# start of Given records

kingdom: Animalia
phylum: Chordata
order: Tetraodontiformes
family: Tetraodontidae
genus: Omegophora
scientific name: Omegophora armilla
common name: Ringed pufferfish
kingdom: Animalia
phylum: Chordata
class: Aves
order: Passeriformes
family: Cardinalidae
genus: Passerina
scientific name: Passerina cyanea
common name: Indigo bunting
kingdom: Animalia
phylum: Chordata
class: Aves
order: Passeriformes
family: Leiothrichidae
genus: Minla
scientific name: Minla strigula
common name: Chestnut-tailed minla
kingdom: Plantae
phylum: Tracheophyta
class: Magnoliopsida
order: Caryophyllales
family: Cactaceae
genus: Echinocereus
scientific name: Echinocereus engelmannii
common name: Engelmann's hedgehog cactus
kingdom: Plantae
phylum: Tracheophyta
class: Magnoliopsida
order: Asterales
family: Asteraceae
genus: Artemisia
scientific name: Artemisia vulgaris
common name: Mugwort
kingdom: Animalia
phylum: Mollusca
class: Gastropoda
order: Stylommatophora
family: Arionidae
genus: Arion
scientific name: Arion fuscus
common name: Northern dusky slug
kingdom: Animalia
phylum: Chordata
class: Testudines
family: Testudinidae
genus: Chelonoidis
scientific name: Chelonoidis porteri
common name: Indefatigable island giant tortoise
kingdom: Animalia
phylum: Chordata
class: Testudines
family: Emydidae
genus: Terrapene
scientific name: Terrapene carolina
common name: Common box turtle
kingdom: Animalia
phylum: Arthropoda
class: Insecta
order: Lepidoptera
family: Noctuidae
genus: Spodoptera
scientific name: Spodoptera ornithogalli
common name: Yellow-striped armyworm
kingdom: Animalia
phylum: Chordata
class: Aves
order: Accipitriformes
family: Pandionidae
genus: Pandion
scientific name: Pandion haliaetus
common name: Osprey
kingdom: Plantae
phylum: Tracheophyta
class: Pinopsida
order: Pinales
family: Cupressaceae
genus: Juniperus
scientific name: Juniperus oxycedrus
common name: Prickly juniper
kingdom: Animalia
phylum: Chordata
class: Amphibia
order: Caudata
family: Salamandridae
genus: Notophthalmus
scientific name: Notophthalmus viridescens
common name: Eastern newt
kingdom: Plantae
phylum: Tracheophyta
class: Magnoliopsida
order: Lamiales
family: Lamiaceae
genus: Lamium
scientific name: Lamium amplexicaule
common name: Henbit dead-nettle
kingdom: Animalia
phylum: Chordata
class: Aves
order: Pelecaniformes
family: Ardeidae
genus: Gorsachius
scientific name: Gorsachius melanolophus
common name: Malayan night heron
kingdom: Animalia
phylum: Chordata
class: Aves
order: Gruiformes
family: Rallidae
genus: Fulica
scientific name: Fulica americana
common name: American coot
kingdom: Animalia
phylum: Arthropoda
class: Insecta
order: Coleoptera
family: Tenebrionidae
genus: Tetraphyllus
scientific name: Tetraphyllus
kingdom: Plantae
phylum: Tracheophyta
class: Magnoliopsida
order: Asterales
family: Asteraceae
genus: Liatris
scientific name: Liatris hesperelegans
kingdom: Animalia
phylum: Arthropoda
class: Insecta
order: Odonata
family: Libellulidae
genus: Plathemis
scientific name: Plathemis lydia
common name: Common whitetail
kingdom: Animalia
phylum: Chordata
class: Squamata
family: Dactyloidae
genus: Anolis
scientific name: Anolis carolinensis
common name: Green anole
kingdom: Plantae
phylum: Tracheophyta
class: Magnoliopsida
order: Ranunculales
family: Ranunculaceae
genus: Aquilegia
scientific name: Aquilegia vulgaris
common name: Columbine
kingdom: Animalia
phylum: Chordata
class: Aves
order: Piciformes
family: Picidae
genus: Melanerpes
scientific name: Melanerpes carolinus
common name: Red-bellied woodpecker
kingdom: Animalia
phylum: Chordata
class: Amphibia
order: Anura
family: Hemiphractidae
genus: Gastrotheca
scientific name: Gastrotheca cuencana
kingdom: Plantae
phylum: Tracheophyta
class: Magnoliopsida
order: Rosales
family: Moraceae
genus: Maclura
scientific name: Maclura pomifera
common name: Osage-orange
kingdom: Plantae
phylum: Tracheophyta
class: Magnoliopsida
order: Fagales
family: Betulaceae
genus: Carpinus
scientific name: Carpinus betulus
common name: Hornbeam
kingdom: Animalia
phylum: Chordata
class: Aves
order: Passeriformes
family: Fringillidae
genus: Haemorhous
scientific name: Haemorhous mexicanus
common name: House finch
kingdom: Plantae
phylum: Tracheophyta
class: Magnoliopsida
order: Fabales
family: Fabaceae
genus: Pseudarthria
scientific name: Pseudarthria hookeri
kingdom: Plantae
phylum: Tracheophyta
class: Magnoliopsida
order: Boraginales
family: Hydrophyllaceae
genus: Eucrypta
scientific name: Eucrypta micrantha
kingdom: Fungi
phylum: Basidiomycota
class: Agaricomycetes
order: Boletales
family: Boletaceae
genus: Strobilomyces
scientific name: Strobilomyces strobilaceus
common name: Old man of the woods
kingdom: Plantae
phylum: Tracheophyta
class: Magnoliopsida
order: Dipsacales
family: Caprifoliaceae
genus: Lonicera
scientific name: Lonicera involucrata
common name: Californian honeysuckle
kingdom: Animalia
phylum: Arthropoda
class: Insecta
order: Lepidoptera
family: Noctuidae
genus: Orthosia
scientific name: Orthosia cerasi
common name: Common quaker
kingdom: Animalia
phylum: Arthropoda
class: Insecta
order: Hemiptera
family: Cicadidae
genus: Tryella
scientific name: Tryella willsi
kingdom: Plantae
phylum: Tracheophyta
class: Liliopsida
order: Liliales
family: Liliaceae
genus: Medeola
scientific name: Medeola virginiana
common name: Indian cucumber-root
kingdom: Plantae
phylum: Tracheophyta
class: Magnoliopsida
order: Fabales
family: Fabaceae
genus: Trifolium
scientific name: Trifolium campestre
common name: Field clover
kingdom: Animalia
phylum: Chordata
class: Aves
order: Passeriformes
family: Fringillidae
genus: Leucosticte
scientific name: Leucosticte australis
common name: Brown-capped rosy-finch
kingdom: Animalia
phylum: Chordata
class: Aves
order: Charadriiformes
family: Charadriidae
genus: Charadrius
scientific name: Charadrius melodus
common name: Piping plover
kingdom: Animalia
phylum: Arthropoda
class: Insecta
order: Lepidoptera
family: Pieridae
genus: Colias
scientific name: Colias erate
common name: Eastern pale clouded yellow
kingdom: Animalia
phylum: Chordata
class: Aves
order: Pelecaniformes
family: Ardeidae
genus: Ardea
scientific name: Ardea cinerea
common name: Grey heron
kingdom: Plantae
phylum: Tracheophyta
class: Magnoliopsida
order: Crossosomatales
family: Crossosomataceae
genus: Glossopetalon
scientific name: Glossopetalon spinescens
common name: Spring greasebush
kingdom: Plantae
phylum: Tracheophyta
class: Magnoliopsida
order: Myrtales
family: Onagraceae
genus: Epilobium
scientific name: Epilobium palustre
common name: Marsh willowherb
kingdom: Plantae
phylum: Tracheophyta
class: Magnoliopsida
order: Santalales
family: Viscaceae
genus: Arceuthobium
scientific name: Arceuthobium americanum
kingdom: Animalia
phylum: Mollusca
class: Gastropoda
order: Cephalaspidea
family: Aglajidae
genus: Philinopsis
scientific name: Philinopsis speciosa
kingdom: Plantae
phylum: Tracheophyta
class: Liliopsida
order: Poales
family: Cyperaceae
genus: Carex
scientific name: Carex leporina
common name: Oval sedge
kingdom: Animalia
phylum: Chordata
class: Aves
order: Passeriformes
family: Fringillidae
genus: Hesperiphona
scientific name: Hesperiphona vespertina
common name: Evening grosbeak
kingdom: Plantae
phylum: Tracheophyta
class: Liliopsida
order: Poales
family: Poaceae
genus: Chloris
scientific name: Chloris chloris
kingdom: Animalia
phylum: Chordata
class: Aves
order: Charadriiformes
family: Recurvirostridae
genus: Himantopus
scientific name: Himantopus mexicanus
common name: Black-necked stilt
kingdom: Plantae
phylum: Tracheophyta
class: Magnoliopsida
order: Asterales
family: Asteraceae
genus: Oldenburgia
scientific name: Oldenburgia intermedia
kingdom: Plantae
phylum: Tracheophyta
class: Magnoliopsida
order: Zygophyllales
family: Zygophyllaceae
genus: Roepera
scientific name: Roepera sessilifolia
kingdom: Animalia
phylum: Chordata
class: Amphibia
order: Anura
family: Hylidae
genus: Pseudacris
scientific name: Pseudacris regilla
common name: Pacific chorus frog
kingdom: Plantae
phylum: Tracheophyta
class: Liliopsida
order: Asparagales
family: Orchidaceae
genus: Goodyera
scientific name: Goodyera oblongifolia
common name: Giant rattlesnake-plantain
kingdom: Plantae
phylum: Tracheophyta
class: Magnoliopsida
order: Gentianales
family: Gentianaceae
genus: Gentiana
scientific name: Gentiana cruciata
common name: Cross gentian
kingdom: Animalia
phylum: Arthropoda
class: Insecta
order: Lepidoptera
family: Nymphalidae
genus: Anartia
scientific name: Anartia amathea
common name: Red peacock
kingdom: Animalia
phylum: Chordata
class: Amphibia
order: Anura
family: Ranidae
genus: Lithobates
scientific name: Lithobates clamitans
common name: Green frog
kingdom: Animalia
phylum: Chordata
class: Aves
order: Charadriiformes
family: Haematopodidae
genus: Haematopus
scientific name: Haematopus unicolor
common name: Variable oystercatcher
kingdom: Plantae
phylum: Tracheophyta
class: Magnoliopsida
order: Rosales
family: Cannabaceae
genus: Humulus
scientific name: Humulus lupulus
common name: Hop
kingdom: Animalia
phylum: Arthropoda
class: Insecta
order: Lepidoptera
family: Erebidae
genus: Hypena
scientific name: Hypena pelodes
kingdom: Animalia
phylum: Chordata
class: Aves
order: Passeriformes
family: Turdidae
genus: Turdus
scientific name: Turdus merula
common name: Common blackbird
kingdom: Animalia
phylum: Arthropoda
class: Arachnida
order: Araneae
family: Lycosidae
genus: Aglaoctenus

# end of Given records

Aim of the exercise:
Reproduce the records word for word, beginning at the line that contains "order: Lamiales" and stopping after the line that contains "genus: Liatris".

Solution to this task:
order: Lamiales
family: Lamiaceae
genus: Lamium
scientific name: Lamium amplexicaule
common name: Henbit dead-nettle
kingdom: Animalia
phylum: Chordata
class: Aves
order: Pelecaniformes
family: Ardeidae
genus: Gorsachius
scientific name: Gorsachius melanolophus
common name: Malayan night heron
kingdom: Animalia
phylum: Chordata
class: Aves
order: Gruiformes
family: Rallidae
genus: Fulica
scientific name: Fulica americana
common name: American coot
kingdom: Animalia
phylum: Arthropoda
class: Insecta
order: Coleoptera
family: Tenebrionidae
genus: Tetraphyllus
scientific name: Tetraphyllus
kingdom: Plantae
phylum: Tracheophyta
class: Magnoliopsida
order: Asterales
family: Asteraceae
genus: Liatris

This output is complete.